SOURCE MATERIAL |
━━━

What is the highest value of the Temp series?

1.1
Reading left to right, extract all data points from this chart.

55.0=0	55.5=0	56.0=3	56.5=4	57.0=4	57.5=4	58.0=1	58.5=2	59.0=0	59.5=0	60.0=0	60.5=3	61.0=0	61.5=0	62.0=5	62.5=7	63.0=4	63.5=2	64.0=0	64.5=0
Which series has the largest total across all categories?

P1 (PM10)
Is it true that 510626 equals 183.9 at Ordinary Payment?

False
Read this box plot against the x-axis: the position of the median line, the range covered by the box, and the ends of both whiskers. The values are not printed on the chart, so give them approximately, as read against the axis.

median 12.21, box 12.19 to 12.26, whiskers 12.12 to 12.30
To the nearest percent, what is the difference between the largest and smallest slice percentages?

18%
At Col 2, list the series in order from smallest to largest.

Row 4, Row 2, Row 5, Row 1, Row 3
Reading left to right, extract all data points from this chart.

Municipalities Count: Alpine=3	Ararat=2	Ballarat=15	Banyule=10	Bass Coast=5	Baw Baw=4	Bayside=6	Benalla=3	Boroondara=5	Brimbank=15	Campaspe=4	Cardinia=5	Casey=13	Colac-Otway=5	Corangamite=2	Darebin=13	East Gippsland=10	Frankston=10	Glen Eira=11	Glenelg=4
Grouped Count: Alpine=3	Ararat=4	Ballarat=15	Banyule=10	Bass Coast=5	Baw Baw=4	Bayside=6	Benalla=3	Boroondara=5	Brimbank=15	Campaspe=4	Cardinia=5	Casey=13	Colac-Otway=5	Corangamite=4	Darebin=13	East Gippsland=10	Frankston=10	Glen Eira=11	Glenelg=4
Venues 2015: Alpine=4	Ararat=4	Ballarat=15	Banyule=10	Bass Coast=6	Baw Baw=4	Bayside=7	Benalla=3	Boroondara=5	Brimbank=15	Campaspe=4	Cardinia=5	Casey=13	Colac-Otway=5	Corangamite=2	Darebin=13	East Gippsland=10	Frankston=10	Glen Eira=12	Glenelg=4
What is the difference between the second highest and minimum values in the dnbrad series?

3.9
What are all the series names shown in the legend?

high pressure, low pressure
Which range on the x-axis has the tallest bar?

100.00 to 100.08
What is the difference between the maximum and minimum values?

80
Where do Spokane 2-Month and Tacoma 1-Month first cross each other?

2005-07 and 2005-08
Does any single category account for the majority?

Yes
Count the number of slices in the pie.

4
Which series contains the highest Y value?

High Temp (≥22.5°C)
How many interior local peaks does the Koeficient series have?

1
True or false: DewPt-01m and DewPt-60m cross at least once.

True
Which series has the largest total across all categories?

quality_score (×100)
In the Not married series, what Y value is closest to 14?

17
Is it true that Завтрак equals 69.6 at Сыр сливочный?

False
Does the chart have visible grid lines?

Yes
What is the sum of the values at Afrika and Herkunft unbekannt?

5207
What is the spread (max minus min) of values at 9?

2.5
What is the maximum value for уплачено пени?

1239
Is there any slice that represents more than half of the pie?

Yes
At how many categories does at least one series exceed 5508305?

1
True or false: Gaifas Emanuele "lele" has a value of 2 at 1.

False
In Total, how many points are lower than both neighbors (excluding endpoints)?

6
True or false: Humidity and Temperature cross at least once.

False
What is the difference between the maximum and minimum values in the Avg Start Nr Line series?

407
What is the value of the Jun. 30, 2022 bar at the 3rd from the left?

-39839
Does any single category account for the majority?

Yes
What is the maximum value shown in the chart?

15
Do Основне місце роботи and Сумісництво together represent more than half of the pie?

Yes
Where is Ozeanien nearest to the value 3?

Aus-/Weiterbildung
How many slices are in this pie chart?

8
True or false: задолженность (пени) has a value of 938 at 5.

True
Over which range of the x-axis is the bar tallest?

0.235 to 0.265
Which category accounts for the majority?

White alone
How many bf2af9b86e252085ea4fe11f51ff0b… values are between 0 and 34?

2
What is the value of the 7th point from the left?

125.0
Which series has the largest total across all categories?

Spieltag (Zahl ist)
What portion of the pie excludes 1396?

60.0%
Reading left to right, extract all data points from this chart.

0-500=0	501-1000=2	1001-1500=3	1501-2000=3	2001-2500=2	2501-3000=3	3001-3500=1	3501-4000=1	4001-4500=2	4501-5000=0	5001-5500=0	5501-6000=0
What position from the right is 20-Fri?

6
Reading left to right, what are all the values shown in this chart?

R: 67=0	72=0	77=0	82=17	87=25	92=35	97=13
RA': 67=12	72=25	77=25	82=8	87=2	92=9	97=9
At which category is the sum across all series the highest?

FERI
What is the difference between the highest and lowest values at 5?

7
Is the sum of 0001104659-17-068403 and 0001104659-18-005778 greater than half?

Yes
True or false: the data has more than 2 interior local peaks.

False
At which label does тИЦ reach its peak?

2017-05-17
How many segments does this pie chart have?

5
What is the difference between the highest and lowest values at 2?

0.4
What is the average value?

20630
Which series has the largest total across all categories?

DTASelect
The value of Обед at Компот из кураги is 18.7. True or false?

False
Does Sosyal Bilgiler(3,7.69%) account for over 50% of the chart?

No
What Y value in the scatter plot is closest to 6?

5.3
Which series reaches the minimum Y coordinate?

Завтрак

━━━

EXERCISE | Count the lines in the listing that contain the string "Campaspe". Give only the number.

ANSWER | 3